━━ Supplied material

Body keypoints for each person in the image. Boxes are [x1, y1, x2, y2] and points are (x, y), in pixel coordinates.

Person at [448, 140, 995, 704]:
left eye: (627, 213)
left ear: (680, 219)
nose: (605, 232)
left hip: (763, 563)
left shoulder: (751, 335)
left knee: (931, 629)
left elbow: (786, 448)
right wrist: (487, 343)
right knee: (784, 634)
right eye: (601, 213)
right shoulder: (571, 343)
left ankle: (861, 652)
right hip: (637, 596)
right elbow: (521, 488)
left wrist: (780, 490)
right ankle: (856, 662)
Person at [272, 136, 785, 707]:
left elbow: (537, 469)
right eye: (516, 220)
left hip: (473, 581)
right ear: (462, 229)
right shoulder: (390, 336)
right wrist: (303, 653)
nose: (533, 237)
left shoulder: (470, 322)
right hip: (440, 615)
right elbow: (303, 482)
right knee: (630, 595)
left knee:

━━━━

# Problem to work on
An exact copy of all the entries is what's needed; write it out.

# Answer
Body keypoints for each person in the image. Boxes are [x1, y1, x2, y2] and points are (x, y), in pixel coordinates.

Person at [448, 140, 995, 704]:
left eye: (627, 213)
left ear: (680, 219)
nose: (605, 232)
left hip: (763, 563)
left shoulder: (751, 335)
left knee: (931, 629)
left elbow: (786, 448)
right wrist: (487, 343)
right knee: (784, 634)
right eye: (601, 213)
right shoulder: (571, 343)
left ankle: (861, 652)
right hip: (637, 596)
right elbow: (521, 488)
left wrist: (780, 490)
right ankle: (856, 662)
Person at [272, 136, 785, 707]:
left elbow: (537, 469)
right eye: (516, 220)
left hip: (473, 581)
right ear: (462, 229)
right shoulder: (390, 336)
right wrist: (303, 653)
nose: (533, 237)
left shoulder: (470, 322)
right hip: (440, 615)
right elbow: (303, 482)
right knee: (630, 595)
left knee:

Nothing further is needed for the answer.